HMRC are pitiful when it comes to collecting taxes from those whoo make most and abuse most.
It appears to me that when the little man works and tries to do what is right by HMRC they then proceed to hound you for years.
My step father worked after retirement for a couple of years and self submited but gave up working to look after my mum. He told them when he did, and he submitted his tax return. That was years ago, but every year they hound him and tell him he owes them money and every year he tells them he owes nothing because he has not worked. He’s 75 and already pays tax on his pension.
HMRC are a very bad joke.
HMRC’s online tax return submission computer systems do not automatically capture the content of any notes on SA Tax Returns. These have to be entered manually. However, but after further automated centralisation of tax return processing I’m not sure if and how returns submitted with such notes on them are selected to be passed to staff to update the individual’s SA computer record.

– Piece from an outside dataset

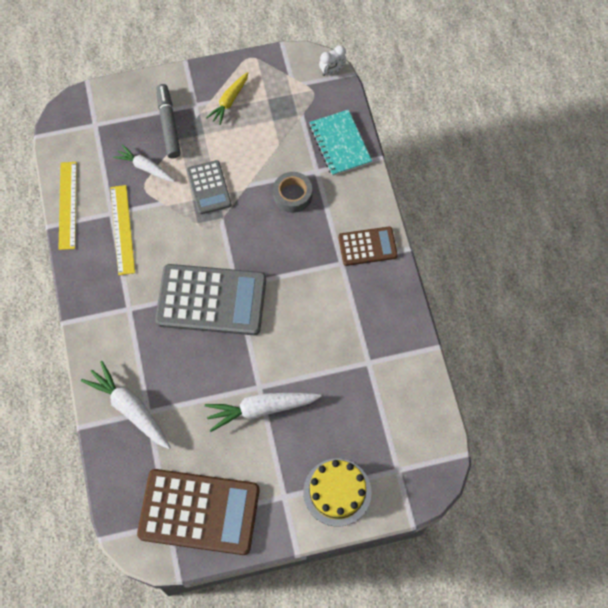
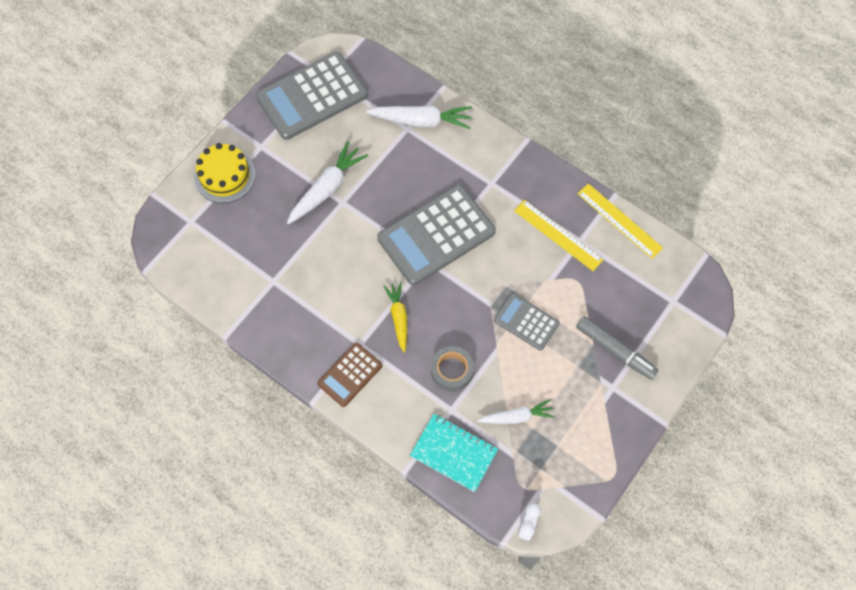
camera: 140 degrees right, 0 degrees up
(145, 167) = (594, 297): white carrot -> white carrot (516, 416)
(199, 512) = (312, 96): brown calculator -> grey calculator
(229, 101) = (587, 415): yellow carrot -> yellow carrot (398, 318)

I suggest that your step-father notify HMRC, preferably by writing a letter detailing the circumstances which led to him having to give up working to look after your mum, including the date on which this occurred, the date he first included this information in his SA Tax Return and the year of the return. For example, the Year to 5 April 20??. Enclose a photocopy of the relevant note to this return for the earlier year if possible.
Ask HMRC to urgently
1. review if your father’s other income requires that he should be issued with a Self Assessment Tax Return annually
2. take action to cancel the issue of any SA Tax Return for future years
3. if necessary, take action to ensure that his SA records are updated to show that no additional tax was payable in the earlier years
4. if appropriate, that any penalty, surcharge and or interest charged to his SA Statement of Account be reduced to NIL
5. confirm in writing that this has been done
I hope that this advice will help your step father to avoid the annual stress of this institutionalised inefficiency imposed by HMRC’s Executive Committee.
Thanks for that Alex, I will talk to him about it today.